Now Stacey was genuinely intrigued – ‘why wouldn’t she want to know?’ She left aside her fortune planning for the moment and let her mind wonder in this new mysterious territory. ‘An unknown stone? Was this lady being serious with her? Or was she being taken for a most unpleasant ride?’ She hoped for the best and followed Mrs. Sykes as the woman led her into the back of the store. They proceeded through a curtained off area in the rear into a rather industrial looking area where Stacey figured stones were cut and polished and whatnot. At least that’s what it looked like to her. She followed along as her host motioned for her into what at first looked like a tiny, empty space. As Stacey stepped into the small space however, she noticed some buttons on the wall and realized it was an elevator. ‘Strange,’ she thought, recalling the building only had one floor. ‘Must go to the basement.’

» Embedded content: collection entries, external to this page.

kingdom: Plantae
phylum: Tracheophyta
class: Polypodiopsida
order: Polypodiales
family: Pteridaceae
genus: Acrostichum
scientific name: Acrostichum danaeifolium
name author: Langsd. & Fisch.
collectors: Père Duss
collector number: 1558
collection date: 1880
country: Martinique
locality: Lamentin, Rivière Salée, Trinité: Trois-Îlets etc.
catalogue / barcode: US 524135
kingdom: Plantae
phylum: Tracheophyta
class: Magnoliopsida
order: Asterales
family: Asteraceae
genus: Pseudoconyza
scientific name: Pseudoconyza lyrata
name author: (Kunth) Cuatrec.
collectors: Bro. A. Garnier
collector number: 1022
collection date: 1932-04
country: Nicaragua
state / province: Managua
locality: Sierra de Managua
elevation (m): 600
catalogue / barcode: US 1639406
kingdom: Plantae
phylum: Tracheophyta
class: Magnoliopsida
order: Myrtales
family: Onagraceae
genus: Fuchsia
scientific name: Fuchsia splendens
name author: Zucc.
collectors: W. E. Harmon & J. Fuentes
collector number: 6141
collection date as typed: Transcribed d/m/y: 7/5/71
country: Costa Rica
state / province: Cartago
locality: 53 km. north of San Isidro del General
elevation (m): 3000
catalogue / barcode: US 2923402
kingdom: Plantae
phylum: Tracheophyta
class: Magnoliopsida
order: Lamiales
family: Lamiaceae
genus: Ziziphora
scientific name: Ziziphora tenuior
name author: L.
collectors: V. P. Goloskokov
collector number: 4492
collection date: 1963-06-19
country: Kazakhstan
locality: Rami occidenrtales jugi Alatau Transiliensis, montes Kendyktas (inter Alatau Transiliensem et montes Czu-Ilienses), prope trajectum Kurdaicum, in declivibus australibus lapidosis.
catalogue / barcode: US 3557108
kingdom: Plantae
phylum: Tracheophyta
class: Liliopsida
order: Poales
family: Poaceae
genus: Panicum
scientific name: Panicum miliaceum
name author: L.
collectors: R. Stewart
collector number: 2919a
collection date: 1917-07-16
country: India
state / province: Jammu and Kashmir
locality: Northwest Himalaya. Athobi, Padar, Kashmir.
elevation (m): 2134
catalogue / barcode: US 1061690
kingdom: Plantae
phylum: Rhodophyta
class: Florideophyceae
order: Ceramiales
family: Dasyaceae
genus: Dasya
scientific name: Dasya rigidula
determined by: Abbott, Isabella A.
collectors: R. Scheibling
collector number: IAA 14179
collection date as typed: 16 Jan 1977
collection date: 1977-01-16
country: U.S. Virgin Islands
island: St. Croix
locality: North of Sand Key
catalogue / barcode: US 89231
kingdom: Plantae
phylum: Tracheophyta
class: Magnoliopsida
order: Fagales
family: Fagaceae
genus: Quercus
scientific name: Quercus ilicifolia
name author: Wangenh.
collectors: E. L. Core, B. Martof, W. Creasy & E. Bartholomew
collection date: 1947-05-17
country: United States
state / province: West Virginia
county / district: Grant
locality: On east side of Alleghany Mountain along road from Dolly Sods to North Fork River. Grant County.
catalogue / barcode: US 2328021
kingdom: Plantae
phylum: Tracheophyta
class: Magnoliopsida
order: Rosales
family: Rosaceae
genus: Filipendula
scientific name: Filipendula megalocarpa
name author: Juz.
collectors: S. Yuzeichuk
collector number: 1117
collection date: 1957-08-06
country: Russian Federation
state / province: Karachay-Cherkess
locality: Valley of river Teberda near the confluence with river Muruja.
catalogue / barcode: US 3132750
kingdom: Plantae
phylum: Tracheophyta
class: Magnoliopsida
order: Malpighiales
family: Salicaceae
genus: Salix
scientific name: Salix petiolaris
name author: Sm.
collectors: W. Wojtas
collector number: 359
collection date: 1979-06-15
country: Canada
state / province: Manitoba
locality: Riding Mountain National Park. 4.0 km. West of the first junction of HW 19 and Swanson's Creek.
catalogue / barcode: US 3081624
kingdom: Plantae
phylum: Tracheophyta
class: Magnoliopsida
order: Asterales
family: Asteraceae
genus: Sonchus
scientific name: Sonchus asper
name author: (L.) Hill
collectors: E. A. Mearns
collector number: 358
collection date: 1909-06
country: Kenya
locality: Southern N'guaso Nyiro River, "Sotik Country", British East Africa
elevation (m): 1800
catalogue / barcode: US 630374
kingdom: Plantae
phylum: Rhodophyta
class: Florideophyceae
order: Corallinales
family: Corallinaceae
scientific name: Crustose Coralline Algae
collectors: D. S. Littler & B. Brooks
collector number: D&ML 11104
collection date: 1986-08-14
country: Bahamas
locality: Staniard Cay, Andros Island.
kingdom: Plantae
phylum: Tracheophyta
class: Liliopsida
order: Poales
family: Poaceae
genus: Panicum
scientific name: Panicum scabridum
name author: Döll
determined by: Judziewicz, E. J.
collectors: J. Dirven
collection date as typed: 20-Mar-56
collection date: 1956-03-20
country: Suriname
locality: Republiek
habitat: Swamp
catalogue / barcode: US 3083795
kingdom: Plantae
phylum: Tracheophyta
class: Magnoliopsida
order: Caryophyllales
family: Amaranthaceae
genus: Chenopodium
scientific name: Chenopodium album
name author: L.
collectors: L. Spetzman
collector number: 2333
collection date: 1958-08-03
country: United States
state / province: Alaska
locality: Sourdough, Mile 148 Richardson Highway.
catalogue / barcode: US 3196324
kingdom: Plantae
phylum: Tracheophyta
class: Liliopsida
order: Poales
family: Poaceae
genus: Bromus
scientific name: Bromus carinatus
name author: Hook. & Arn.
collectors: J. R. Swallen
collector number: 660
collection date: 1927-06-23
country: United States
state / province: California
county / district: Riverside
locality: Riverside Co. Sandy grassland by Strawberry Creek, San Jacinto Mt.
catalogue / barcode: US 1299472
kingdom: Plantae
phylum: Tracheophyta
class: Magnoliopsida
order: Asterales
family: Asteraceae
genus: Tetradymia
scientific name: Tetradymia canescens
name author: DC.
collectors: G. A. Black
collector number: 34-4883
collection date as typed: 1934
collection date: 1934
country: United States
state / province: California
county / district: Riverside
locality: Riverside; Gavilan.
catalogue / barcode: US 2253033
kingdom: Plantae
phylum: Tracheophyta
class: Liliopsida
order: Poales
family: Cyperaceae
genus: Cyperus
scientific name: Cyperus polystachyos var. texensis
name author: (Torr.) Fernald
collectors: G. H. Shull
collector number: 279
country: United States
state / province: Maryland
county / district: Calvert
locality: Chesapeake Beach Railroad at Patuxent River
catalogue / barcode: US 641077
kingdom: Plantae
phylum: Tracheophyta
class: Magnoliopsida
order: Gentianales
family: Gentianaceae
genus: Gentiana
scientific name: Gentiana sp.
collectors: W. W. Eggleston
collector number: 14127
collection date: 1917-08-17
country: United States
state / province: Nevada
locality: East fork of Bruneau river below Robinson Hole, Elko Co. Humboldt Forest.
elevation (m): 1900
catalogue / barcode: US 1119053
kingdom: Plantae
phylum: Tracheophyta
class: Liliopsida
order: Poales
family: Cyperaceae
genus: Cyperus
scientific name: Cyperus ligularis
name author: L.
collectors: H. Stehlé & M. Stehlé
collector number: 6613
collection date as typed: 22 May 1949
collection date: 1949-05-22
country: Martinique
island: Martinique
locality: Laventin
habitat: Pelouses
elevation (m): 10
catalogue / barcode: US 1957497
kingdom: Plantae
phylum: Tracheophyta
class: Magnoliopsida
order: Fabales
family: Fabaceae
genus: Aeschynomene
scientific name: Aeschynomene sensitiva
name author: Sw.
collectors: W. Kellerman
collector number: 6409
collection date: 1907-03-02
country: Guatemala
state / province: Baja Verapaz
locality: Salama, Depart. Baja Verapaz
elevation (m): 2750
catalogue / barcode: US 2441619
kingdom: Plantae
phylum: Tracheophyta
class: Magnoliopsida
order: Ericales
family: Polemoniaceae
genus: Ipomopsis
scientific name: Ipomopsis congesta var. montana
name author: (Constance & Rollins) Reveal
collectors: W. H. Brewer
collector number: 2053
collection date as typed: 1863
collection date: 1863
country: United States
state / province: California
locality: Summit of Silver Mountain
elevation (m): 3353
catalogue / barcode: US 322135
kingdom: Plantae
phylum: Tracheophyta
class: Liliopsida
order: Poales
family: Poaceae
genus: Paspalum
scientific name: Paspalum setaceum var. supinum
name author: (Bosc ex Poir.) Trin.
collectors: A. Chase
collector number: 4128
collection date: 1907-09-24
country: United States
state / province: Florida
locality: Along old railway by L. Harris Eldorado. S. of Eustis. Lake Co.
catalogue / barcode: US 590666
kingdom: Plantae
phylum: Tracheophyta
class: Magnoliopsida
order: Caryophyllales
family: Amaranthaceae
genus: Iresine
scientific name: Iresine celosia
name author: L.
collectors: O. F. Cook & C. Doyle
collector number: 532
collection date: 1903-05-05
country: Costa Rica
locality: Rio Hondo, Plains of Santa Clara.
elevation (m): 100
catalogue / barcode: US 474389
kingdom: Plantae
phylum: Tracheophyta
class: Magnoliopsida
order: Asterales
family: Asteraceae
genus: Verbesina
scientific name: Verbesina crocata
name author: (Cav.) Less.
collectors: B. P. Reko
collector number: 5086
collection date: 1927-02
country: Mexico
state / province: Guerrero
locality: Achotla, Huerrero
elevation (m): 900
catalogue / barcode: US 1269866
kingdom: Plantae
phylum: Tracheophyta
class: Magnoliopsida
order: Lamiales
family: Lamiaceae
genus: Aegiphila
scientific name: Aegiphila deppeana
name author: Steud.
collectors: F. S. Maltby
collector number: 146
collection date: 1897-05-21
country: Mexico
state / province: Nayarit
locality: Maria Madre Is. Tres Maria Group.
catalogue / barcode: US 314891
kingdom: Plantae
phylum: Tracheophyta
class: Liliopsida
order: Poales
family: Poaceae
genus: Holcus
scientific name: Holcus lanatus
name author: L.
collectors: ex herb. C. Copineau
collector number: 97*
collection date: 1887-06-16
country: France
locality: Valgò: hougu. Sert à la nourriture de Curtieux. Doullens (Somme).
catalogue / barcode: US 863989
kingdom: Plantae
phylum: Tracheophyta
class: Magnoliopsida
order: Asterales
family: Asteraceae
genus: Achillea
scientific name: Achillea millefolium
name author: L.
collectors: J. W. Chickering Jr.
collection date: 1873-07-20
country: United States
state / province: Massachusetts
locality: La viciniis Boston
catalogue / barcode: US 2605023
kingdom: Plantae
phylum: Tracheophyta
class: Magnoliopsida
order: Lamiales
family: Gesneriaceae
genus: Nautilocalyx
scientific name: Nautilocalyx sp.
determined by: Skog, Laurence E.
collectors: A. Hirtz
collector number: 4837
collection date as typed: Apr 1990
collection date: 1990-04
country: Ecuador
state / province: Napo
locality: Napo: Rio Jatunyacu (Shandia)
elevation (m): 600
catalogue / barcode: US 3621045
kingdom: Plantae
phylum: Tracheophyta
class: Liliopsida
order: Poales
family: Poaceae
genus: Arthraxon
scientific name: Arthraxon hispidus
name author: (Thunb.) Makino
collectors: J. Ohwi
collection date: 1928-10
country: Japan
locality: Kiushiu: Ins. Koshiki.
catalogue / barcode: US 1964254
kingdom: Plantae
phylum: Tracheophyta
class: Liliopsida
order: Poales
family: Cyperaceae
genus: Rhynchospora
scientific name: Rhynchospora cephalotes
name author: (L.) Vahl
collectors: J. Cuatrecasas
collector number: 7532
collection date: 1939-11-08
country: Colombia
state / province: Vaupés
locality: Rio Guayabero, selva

As she expected by now, the elevator began to slowly descend. Mrs. Sykes was speaking about something not particularly relevant to the matter at hand, or at least Stacey hoped it wasn’t relevant as she couldn’t keep her mind clear. Her head grew foggy with wonders of fortunes and mystique. The elevator continued down for some time before Stacey thought to look at the buttons on the wall closely in an attempt to see which one had been selected. To her discomfort, there were only three buttons – 1, B, and a third button with no label. It was this nameless destination to which they were now heading. She started to ask where they were going when her voice caught in her throat and she found herself unable to speak. Mrs. Sykes had since abandoned her monologue and the two rode down in silence for what seemed to Stacey to be at least ten minutes. At last the elevator came to a steady. The door remained closed for what was to Stacey an uncomfortably long time, although in reality it was no more than two or three seconds. When the door at last removed itself from Stacey’s view, she wished it hadn’t. She started in a fit of abandon at the sight before her, then regained her wits and began to comprehend what her unsuspecting eyes had initially rejected.